Das ist höflich formuliert. Denn von der robusten Art und Weise, wie Rabat seine »andere Meinung« ausgedrückt hat, gehen Videoaufnahmen um die Welt. Sie zeigen, wie der Vertreter Marokkos dem Kollegen aus der Westsahara auf einem Vorbereitungstreffen zur TICAD am Freitag das Schild entreißen will, auf dem »Sahrauische Republik« steht. Es folgt ein Handgemenge, das schließlich der Abgesandte Algeriens beendet, indem er den Angreifer in bester Ringermanier zu Boden wirft.

Marokko argumentiert, dass die 1976 von der Befreiungsfront Polisario ausgerufene Demokratische Arabische Republik Sahara (DARS), wie die »Sahrauische Republik« vollständig heißt, kein UN-Mitglied sei und von Japan auch nicht anerkannt werde. Als die TICAD vor zwei Jahren in Tunesien stattfand, war Marokko ferngeblieben, um gegen die Anwesenheit der DARS zu protestieren. Tatsächlich hatte Japan die Teilnahme der DARS in Yokohama erst auf Druck der AU-Mitglieder ermöglicht, die traditionell die Unabhängigkeit der Westsahara verteidigen, wie die Vertreterin der Polisario-Front in Deutschland, Nadjet Hamdi, gegenüber jW angab. Durch ihre Handgreiflichkeit bewirkte die marokkanische Delegation schließlich das Gegenteil des Beabsichtigten. Nicht nur, dass die Abschlussdeklaration das Recht der Sahrauis, an der TICAD teilzunehmen, verbürgt. Unter den zur Konferenz veröffentlichten Pressefotos sticht jetzt eines heraus mit der Westsahara-Gesandtschaft im Mittelpunkt.

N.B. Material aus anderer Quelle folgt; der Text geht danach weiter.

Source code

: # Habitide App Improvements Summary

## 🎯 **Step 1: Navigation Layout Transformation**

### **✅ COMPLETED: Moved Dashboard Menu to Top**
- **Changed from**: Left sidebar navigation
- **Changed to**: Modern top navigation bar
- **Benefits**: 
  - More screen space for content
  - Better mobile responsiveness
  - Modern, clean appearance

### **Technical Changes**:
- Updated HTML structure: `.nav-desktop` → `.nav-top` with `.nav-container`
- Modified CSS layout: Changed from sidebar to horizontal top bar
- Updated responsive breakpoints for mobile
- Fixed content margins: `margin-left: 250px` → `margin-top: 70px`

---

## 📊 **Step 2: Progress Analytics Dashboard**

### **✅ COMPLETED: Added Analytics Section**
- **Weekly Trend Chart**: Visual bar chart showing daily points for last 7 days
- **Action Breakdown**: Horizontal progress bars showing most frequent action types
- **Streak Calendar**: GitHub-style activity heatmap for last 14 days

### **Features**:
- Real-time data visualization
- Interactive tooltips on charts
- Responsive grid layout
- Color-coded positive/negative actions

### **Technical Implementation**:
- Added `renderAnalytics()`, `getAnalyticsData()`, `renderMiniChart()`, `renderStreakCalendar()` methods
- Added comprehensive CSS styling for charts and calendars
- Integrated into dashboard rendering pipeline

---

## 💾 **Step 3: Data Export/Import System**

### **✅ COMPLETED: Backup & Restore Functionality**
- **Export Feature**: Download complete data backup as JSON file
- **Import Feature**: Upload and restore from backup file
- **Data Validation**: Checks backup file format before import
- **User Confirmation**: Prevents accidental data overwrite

Es gibt eine weitere Ironie. Auf sie macht der marokkanische Journalist Ali Lmrabet in einem aktuellen Video auf Youtube aufmerksam. Zwar ist Marokko ständig damit beschäftigt, den Kampf der Sahrauis um Freiheit zu torpedieren. Doch eines der Länder, von denen die DARS als Staat anerkannt wird – ist das Königreich selbst. Als es nämlich 2017 der AU beitrat, nachdem es deren Vorläufer OAU eben wegen der Aufnahme der Westsahara in den 1980er Jahren verlassen hatte, musste Rabat auch die AU-Verfassung ratifizieren, indem es diese im Amtsblatt veröffentlichte. Dazu gehörte aber auch die Erwähnung ihrer Unterzeichnerstaaten. Und da ist, ganz genau wie auf dem Schild in Yokohama, eine »Sahrauische Republik« schwarz auf weiß festgehalten.